Lo studio di seguito riportato ha come obiettivo quello di analizzare le due sequenze sismiche, per definire un modello sismotettonico e verificare le eventuali relazioni con il quadro tettonico regionale, verificando l’ipotesi sopra riportata.

Inquadramento tettonico regionale
L’Appennino settentrionale è una catena a falde (Elter, 1960; Reutter, Groscurth, 1978) facente parte del sistema alpino, formatosi durante il Terziario in seguito alla collisione tra due blocchi continentali rappresentati dalla zolla Europea e dalla microplacca Adria, inizialmente connessa alla zolla Africana (Boccalletti e al., 1971; Boccalletti, Guazzane, 1972). L’edificio appenninico è costituito da una pila di unità tettoniche riferibili a tre principali domini (fig. 1): il Dominio Ligure, i cui sedimenti si sono deposti originariamente su crosta oceanica (Liguri s.l., Auctt.), il Dominio Subligure, sviluppatosi sulla crosta assottigliata africana adiacente alla zolla oceanica, il Dominio Tosco-Umbro-Marchigiano, rappresentato da successioni del margine continentale dell’Adria la cui età inizia a partire dal Triassico.

Figura 1: Schema inerente al Bacino Ligure-Piemontese e
ai domini paleogeografici.

**CONTENUTO DEL DATASET:**
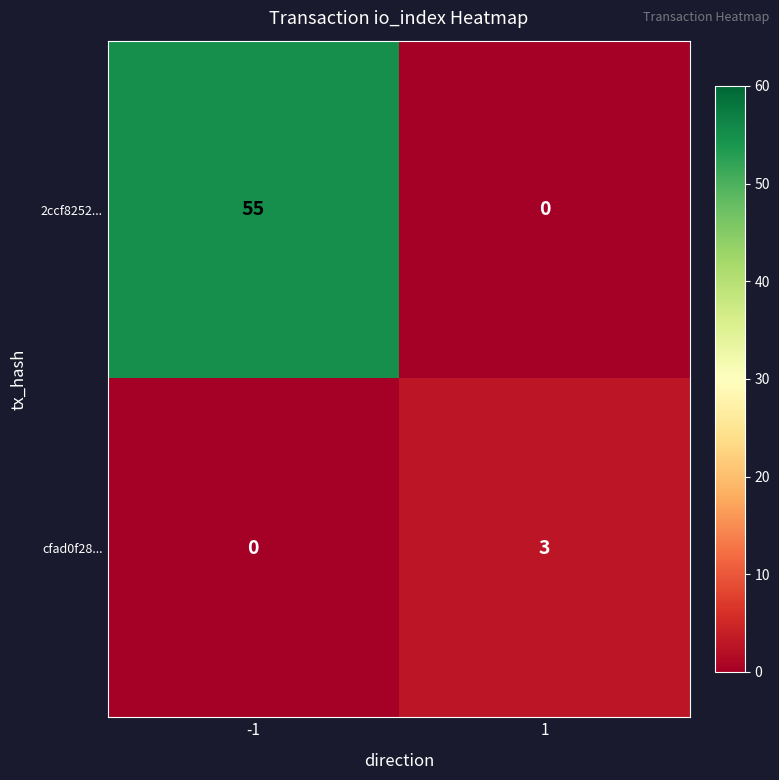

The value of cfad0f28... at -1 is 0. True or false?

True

---

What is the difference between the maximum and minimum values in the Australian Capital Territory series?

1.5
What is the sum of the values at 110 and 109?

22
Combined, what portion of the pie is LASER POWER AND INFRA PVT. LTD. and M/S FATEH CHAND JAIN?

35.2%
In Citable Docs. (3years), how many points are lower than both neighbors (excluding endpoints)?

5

==

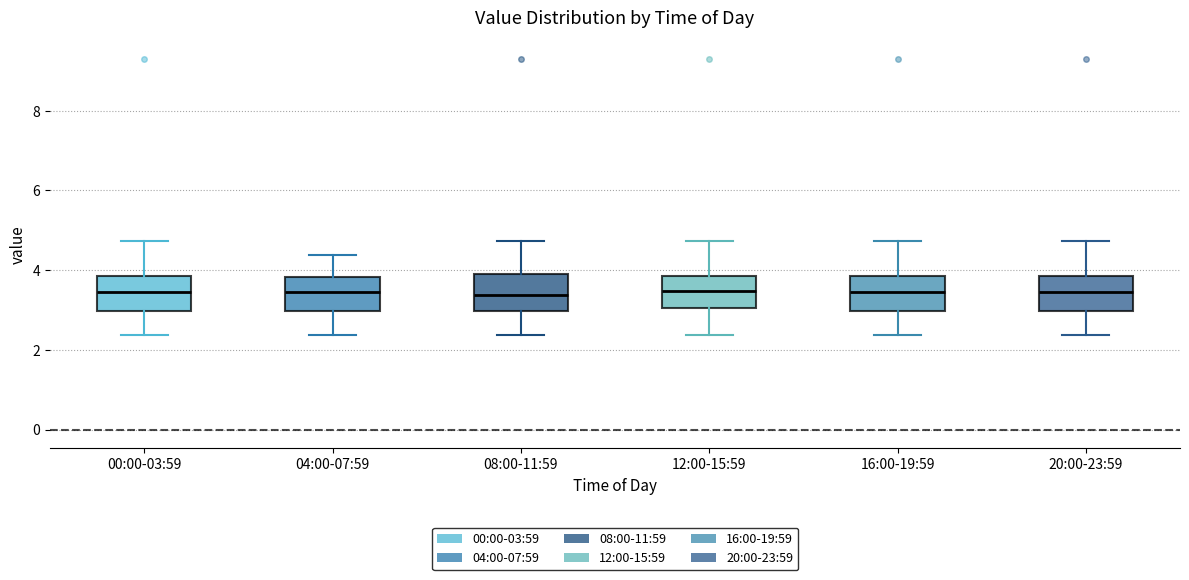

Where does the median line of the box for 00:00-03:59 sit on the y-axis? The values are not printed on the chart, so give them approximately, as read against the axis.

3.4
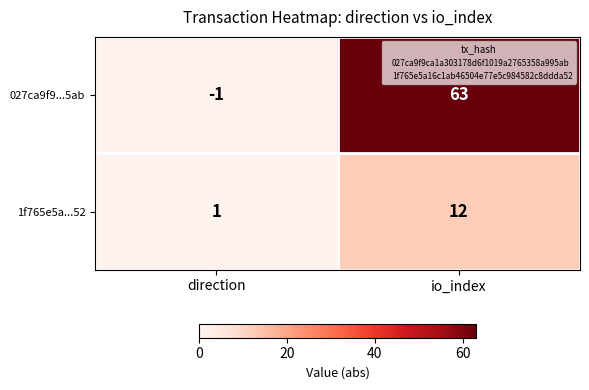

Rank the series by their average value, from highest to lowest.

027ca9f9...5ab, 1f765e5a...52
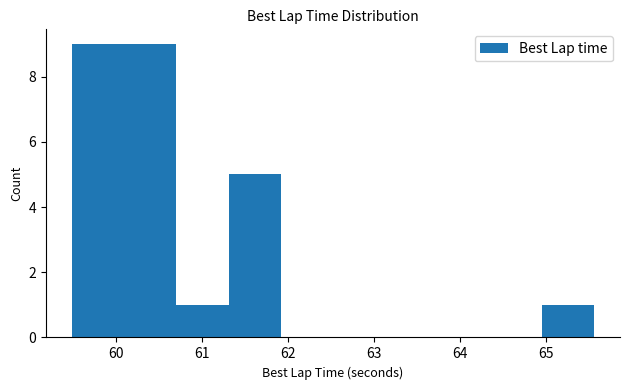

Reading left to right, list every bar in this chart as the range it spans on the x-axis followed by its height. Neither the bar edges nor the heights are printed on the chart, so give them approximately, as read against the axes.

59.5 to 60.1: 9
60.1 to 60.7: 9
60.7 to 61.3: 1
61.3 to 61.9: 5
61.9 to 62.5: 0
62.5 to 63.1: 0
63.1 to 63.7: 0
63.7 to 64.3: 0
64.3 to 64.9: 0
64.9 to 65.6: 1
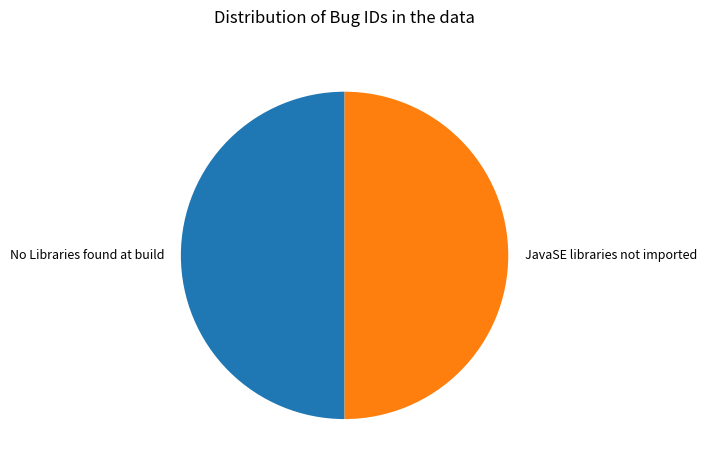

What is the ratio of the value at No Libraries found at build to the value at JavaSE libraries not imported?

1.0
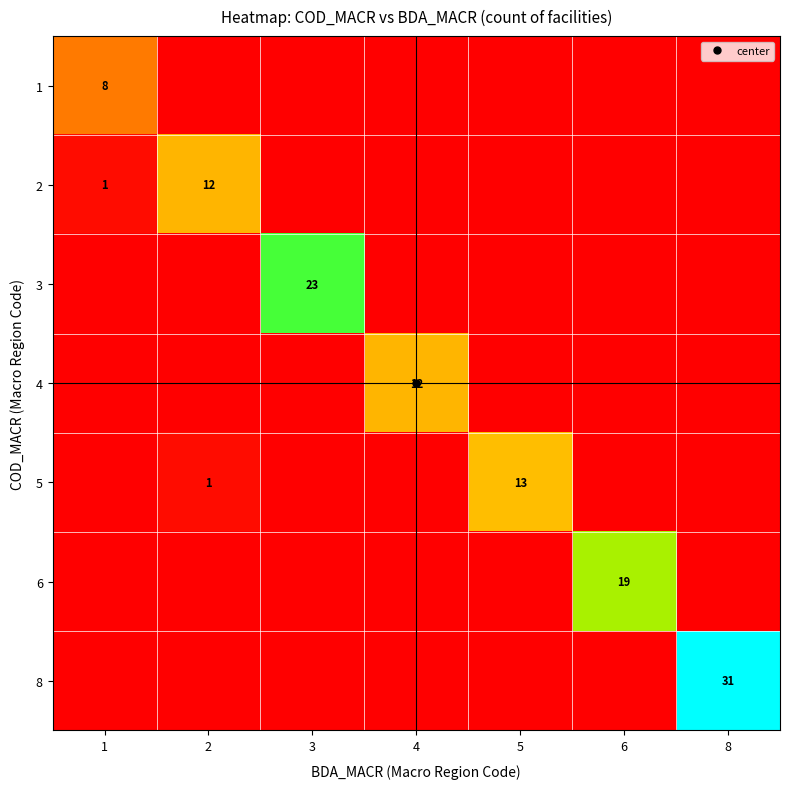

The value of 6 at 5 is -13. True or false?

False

**REQUISITI DELL'ESERCIZIO:**
(a) Elenca tutti i riferimenti bibliografici citati nel brano sull'Appennino settentrionale, con autori e anno.
(b) Rispondi alle seguenti domande sul brano sull'Appennino settentrionale:
(i) In quale periodo si è formata la catena?
(ii) Su quale tipo di crosta si sono deposti originariamente i sedimenti del Dominio Ligure?
(iii) Da quale periodo inizia l'età delle successioni del Dominio Tosco-Umbro-Marchigiano?
(c) Prosegui il brano sull'Appennino settentrionale dal punto in cui si interrompe.

**SOLUZIONI DELL'ESERCIZIO:**
(a)
- Elter, 1960
- Reutter, Groscurth, 1978
- Boccalletti e al., 1971
- Boccalletti, Guazzane, 1972

(b)
(i) Durante il Terziario.
(ii) Su crosta oceanica.
(iii) Dal Triassico.

(c)
La storia geologica che porta alla struttura attuale, avviene in tempi successivi, ed è caratterizzata dalla sedimentazione durante il Cretaceo-Eocene medio (Fase Eoalpina) e la messa in posto dei sedimenti Liguri, Subliguri e Tosco-Umbro-Marchigiani all’interno del Bacino Ligure-Piemontese che è diviso in domini paleogeografici distinti (Dominio Ligure, Domini Subligure, Dominio Tosco-Umbro-Marchigiano)(Boccaletti, Guazzone, 1970; Abbate, Bruni, 1989; Chicchi, Plesi, 1992). A partire dal Cretaceo Superiore, si ha l'inizio della chiusura del bacino Ligure-Piemontese con la formazione di una subduzione con un piano di Benjoff immergente verso Est, e solo successivamente, tra il Cretaceo sup. e l’Eocene medio (Fase Ligure), il piano di Benjoff avrebbe cambiato la sua immersione verso Ovest portando alla subduzione della crosta oceanica, su cui si erano depositate le unità Liguri, sotto al massiccio Sardo-Corso, mentre la relativa copertura sedimentaria e le ofioliti sarebbero state impilate sul margine della Placca Adria, formando un prisma di accrezione: l’edificio appenninico (Riguzzi e al., 2010).
Nell’ Oligocene inf. – Miocene inf. (Fase Neoalpina Precoce), si ha la deposizione della Successione Epiligure all’interno di bacini, impostati al di sopra delle Liguridi durante l’accrezione del prisma orogenetico. Tali bacini vengono descritti da diversi autori con differenti terminologie: thrust-top basin (Boccaletti e al., 1995, 1997; Boccaletti, Sani, 1998; Bonini e al., 1999; Finetti e al., 2001) o come  bacini di piggy-back (Ricci Lucchi, Ori, 1985; Bettelli e al., 1989b; 1989c). Solo successivamente (Fase Neoalpina Tardiva) si ha la formazione di strutture tettoniche Plioceniche-Quaternarie che tagliano l’intero edificio della catena appenninica, compresa la Successione Epiligure (Bettelli e al., 2002; Boccaletti e al., 2004b).


Figura 2: Modello della subduzione
della placca Adria al di sotto della placca Europea,
con il relativo edificio appenninico.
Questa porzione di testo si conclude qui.